→ **TRY IT**
Everything in the records below must be repeated exactly, except the pictures.

_____

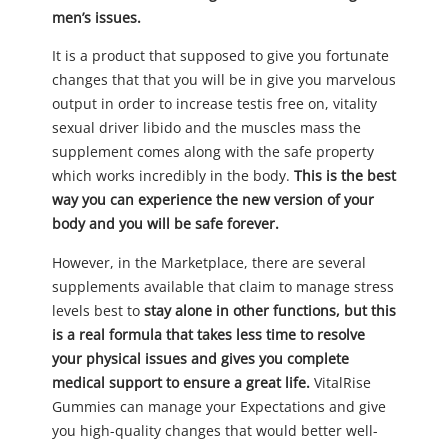
men’s issues.
It is a product that supposed to give you fortunate
changes that that you will be in give you marvelous
output in order to increase testis free on, vitality
sexual driver libido and the muscles mass the
supplement comes along with the safe property
which works incredibly in the body.
This is the best
way you can experience the new version of your
body and you will be safe forever.
However, in the Marketplace, there are several
supplements available that claim to manage stress
levels best to
stay alone in other functions, but this
is a real formula that takes less time to resolve
your physical issues and gives you complete
medical support to ensure a great life.
VitalRise
Gummies can manage your Expectations and give
you high-quality changes that would better well-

_____

→ **ANSWER BELOW**
men’s issues.
It is a product that supposed to give you fortunate
changes that that you will be in give you marvelous
output in order to increase testis free on, vitality
sexual driver libido and the muscles mass the
supplement comes along with the safe property
which works incredibly in the body.
This is the best
way you can experience the new version of your
body and you will be safe forever.
However, in the Marketplace, there are several
supplements available that claim to manage stress
levels best to
stay alone in other functions, but this
is a real formula that takes less time to resolve
your physical issues and gives you complete
medical support to ensure a great life.
VitalRise
Gummies can manage your Expectations and give
you high-quality changes that would better well-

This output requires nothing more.